Book Review: One for the Money
“One for the Money” by Janet Evanovich gives me hope. Not for the youth of America, or for the intelligence of our populace, but for my writing career. If this book can get published, as well as to #1 on the New York Times Bestseller list, then anything I write would surely do well.
It’s a decent book. There are no glaring plot-holes or grammatical errors. It’s an easy read, but not very compelling, so I had no problem setting it down when it was time to do other things; it’s the perfect book to take to the doctor’s office, or mechanic.
It’s about a young woman, Stephanie Plum, who loses her job, and can’t find another one. She gets so desperate, she goes to get a job from her cousin Vinnie, a bail bondsman. She has to go out and collect people who have skipped out on their bail, and get them into police custody so she can get paid. She has to go after a guy she slept with as a teenager, who is suspected of murder. Of course, there’s some romance involved, but not a disgusting amount, and she doesn’t get all loopy-headed about the guy.
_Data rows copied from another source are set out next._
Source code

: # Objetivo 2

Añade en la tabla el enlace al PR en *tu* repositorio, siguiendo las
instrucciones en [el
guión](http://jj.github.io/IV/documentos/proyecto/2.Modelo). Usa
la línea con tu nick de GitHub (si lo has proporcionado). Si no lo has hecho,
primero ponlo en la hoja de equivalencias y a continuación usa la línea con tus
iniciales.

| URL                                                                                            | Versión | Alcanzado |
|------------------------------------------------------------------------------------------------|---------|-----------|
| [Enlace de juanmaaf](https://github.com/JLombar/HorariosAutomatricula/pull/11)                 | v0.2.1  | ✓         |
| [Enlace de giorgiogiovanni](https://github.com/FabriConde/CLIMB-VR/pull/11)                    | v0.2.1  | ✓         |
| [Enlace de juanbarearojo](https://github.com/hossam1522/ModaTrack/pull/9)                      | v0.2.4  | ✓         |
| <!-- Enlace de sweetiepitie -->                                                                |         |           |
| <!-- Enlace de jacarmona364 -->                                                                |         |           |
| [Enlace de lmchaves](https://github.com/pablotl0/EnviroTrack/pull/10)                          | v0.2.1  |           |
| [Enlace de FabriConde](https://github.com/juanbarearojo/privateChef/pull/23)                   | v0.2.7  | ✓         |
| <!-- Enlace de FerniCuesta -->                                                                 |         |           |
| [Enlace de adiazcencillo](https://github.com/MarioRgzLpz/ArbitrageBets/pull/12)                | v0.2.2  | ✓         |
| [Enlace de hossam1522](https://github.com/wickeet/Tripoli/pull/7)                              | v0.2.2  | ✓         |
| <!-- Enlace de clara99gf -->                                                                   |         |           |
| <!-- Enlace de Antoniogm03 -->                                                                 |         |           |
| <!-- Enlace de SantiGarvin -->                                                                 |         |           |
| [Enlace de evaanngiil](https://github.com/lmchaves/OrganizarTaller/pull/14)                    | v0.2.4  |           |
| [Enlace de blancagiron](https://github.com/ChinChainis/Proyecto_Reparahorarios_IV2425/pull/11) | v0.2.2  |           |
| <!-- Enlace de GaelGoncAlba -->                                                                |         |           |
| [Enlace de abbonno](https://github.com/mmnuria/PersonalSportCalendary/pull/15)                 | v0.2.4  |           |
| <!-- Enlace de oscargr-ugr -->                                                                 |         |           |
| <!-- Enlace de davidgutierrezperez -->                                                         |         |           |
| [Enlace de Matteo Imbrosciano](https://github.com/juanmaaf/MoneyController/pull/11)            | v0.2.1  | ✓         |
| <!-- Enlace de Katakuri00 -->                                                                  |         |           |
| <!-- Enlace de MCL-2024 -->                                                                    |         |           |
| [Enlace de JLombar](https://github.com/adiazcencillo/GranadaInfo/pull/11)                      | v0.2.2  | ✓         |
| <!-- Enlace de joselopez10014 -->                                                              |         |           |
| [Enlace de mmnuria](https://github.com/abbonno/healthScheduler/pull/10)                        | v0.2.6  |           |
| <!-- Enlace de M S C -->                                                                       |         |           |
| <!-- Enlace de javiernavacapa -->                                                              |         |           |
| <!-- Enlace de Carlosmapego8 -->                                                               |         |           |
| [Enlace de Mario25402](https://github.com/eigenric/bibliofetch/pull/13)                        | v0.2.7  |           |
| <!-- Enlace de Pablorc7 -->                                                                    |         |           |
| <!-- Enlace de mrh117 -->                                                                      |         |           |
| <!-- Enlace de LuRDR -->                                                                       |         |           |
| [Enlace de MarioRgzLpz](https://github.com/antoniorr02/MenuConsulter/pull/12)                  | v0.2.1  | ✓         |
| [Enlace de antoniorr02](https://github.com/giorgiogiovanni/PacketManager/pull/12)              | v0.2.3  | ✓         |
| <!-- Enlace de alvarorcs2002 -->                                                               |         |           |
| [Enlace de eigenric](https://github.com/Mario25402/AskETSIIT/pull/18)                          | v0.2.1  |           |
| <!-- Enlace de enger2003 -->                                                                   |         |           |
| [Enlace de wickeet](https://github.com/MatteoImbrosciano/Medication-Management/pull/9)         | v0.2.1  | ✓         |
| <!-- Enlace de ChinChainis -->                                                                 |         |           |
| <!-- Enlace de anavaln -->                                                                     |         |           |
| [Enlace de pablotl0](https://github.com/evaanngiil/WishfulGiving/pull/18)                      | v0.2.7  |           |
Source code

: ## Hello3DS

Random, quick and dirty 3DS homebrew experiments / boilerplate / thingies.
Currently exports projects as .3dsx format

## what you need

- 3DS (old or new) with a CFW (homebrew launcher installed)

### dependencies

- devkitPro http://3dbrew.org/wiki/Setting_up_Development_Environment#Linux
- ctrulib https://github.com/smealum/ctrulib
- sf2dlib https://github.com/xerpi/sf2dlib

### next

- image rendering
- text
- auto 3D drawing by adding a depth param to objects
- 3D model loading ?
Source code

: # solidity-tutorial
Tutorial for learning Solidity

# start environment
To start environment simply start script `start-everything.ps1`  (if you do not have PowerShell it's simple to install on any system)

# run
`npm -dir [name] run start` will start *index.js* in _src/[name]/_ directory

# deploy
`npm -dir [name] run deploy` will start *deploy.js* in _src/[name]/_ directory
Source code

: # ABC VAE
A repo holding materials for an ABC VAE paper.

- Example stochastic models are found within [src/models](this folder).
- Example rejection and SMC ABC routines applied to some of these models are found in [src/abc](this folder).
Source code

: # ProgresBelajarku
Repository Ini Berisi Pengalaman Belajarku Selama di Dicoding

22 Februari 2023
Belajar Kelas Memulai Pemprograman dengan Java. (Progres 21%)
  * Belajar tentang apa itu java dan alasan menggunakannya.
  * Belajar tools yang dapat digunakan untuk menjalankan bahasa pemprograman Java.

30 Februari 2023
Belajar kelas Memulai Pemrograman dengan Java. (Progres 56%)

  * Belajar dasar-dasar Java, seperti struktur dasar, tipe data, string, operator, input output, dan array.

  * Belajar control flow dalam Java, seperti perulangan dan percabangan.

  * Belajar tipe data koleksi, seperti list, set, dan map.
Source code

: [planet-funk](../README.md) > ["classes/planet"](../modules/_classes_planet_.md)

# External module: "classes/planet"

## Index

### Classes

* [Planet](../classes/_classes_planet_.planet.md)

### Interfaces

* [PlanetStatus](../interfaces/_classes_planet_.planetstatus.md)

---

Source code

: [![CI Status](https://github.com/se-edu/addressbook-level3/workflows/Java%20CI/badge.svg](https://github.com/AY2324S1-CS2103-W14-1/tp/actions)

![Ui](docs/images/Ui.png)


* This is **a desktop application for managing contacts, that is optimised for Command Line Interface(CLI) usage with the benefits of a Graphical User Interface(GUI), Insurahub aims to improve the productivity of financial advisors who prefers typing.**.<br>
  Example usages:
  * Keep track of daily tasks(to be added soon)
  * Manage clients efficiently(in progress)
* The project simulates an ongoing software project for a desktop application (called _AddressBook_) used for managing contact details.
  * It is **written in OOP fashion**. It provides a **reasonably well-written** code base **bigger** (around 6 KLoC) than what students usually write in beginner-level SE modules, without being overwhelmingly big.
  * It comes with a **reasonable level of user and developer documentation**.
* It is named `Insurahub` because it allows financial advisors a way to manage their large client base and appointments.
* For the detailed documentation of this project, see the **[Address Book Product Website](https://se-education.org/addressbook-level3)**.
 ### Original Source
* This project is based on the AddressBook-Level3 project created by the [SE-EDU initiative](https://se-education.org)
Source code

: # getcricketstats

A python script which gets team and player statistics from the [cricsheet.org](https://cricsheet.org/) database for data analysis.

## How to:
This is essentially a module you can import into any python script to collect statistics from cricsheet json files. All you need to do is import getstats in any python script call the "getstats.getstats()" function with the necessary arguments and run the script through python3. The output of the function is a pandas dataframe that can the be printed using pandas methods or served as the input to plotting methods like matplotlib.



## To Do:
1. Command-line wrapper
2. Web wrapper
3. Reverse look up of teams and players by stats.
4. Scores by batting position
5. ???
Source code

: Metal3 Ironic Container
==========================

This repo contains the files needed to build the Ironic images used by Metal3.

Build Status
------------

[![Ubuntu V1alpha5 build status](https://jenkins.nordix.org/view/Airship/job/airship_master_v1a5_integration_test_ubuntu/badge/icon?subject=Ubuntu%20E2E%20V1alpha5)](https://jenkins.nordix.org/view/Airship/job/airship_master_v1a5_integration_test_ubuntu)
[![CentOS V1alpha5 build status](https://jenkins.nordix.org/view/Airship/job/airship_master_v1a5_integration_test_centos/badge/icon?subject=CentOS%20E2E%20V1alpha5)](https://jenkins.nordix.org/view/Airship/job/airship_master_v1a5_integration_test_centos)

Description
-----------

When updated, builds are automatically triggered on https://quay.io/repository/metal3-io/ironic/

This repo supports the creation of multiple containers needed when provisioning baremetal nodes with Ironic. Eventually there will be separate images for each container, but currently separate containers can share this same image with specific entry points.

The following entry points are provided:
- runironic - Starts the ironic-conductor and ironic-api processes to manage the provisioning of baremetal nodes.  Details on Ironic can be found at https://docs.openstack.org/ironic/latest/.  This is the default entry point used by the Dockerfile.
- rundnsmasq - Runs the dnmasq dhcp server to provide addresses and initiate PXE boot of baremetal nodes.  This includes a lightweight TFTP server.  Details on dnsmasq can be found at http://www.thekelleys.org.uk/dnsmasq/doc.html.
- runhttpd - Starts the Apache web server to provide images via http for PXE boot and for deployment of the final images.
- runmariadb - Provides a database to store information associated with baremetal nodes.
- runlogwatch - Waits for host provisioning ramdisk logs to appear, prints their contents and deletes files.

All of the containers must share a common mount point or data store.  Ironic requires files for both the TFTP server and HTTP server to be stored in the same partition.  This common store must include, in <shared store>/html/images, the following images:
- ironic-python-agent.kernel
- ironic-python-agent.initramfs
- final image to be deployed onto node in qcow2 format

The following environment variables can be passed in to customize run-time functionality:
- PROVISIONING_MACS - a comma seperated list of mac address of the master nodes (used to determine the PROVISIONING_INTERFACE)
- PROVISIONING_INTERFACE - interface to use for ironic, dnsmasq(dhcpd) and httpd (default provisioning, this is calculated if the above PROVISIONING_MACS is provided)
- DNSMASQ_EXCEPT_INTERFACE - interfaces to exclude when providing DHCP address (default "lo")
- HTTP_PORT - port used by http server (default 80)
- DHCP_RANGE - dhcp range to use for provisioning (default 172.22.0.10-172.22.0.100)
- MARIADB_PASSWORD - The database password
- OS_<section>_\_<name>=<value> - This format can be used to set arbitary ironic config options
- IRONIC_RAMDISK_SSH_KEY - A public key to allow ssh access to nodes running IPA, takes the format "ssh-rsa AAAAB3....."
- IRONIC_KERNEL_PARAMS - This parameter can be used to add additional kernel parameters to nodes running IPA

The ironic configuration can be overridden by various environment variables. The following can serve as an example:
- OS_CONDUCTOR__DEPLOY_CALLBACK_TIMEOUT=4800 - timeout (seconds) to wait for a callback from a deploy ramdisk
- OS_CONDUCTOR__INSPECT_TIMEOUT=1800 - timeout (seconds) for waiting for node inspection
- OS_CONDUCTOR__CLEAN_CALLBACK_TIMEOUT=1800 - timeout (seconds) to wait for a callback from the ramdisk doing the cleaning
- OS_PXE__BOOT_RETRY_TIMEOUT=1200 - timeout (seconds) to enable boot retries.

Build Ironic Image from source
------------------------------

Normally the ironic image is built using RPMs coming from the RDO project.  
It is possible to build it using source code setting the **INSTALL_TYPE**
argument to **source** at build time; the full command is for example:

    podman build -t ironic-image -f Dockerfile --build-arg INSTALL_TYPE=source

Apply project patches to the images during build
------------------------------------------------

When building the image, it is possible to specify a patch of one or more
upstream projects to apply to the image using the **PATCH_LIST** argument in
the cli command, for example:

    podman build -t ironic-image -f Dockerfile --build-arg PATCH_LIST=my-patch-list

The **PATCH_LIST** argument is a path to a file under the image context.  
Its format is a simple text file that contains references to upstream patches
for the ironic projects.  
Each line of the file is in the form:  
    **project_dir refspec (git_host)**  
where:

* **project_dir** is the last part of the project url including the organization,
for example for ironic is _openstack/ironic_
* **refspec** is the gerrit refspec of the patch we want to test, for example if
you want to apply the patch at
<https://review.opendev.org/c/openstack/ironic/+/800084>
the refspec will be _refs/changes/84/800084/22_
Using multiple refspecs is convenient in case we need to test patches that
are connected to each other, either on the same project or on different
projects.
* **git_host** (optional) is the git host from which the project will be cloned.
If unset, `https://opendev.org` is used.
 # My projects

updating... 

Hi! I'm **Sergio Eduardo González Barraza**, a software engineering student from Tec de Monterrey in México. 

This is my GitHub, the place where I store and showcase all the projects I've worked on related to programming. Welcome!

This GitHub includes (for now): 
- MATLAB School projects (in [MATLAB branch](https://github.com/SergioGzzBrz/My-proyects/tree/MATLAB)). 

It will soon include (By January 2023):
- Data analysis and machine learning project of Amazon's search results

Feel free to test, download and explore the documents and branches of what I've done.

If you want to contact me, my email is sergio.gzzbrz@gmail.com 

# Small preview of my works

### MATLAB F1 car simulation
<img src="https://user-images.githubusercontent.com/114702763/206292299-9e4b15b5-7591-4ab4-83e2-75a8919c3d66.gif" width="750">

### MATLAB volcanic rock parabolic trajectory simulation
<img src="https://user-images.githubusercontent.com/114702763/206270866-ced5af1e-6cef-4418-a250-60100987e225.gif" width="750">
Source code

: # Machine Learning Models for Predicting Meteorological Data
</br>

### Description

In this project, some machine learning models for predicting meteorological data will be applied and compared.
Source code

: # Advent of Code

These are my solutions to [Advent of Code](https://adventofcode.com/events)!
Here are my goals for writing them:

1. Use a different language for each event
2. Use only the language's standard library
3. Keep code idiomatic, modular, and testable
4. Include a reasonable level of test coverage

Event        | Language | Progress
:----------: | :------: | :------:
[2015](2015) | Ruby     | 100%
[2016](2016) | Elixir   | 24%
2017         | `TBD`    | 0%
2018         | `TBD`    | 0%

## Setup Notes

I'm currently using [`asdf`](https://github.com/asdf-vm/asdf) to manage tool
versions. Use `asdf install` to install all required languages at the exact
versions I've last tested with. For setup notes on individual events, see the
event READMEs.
For most of the book Stephanie wanders around, not really knowing what she’s doing, or what’s going on. There are a couple big red flags that should have told her, “Maybe a murder investigation isn’t for you”. In the last 20 or 30 pages everything comes out, but by then everything is so compacted together it’s mostly one character saying, “This is what happened”, and I’m reading it thinking, “Wait, what? Why would that guy do that? But I thought he…oh the book’s over”.
I had actually acquired this three book set, “One for the Money”, “Two for the Dough”, “Three to get Deadly”, and after reading the first one, I feel no need to read the other two, much less anything else by Janet Evanovich. On the Clever Chick Scale this gets a “It’s an airport book”. Translation: It’s the kind of thing people buy at the last second when they’re about to get on a plane and realize they need something to read; it’s innocuous, inoffensive, and readable. That’s why Janet’s name is so huge on the cover; so you notice it across the terminal. Same goes for Dean Koontz.